Problem to work on:
Render every line of the records below as a JSON list of strings, one string per line, with blank lines left out. Leave the picture lines out of the answer.

[Pixel coordinate tracking records]

*** Block opens ***

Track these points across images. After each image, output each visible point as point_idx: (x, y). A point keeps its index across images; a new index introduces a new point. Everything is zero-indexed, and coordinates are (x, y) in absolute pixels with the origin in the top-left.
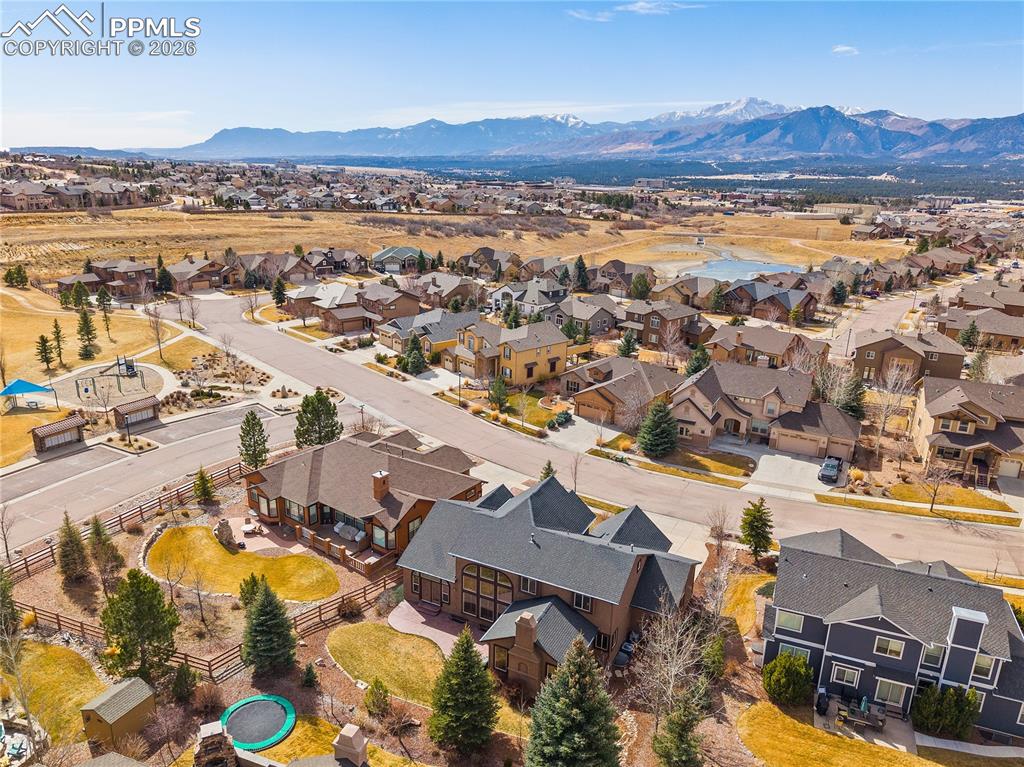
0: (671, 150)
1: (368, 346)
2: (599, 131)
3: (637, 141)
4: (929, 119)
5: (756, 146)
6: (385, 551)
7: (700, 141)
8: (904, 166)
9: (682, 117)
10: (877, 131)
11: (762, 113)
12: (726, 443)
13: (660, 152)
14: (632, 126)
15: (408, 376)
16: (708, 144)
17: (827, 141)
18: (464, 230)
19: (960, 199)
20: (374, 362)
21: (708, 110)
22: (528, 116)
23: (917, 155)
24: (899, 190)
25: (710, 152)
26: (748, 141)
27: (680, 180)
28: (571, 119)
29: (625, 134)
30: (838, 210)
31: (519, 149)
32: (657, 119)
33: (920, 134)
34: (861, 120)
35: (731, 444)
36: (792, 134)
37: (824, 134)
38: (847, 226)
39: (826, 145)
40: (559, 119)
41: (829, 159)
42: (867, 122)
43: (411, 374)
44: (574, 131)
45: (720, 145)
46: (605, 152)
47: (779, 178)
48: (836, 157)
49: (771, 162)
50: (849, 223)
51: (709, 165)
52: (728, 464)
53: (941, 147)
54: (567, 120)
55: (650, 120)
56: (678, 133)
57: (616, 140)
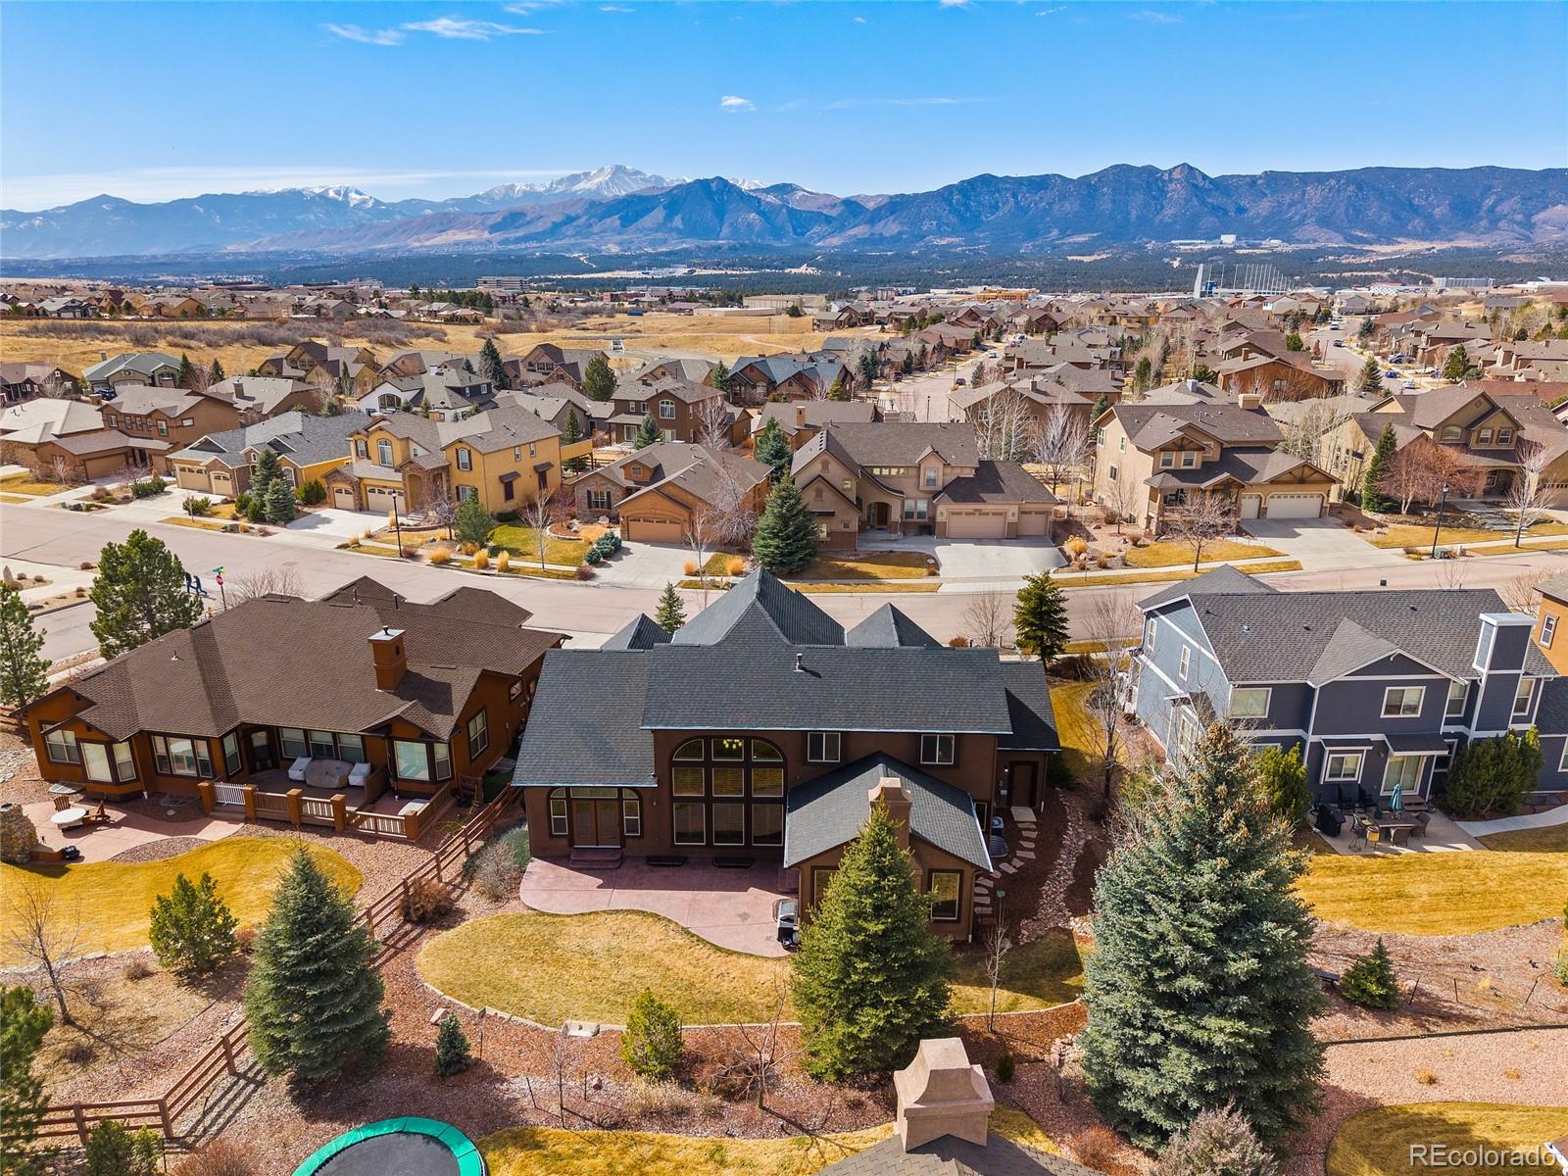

*** Block closes ***

Solution to the exercise:
[
  "Track these points across images. After each image, output each visible point as point_idx: (x, y). A point keeps its index across images; a new index introduces a new point. Everything is zero-indexed, and coordinates are (x, y) in absolute pixels with the origin in the top-left.",
  "0: (671, 150)",
  "1: (368, 346)",
  "2: (599, 131)",
  "3: (637, 141)",
  "4: (929, 119)",
  "5: (756, 146)",
  "6: (385, 551)",
  "7: (700, 141)",
  "8: (904, 166)",
  "9: (682, 117)",
  "10: (877, 131)",
  "11: (762, 113)",
  "12: (726, 443)",
  "13: (660, 152)",
  "14: (632, 126)",
  "15: (408, 376)",
  "16: (708, 144)",
  "17: (827, 141)",
  "18: (464, 230)",
  "19: (960, 199)",
  "20: (374, 362)",
  "21: (708, 110)",
  "22: (528, 116)",
  "23: (917, 155)",
  "24: (899, 190)",
  "25: (710, 152)",
  "26: (748, 141)",
  "27: (680, 180)",
  "28: (571, 119)",
  "29: (625, 134)",
  "30: (838, 210)",
  "31: (519, 149)",
  "32: (657, 119)",
  "33: (920, 134)",
  "34: (861, 120)",
  "35: (731, 444)",
  "36: (792, 134)",
  "37: (824, 134)",
  "38: (847, 226)",
  "39: (826, 145)",
  "40: (559, 119)",
  "41: (829, 159)",
  "42: (867, 122)",
  "43: (411, 374)",
  "44: (574, 131)",
  "45: (720, 145)",
  "46: (605, 152)",
  "47: (779, 178)",
  "48: (836, 157)",
  "49: (771, 162)",
  "50: (849, 223)",
  "51: (709, 165)",
  "52: (728, 464)",
  "53: (941, 147)",
  "54: (567, 120)",
  "55: (650, 120)",
  "56: (678, 133)",
  "57: (616, 140)"
]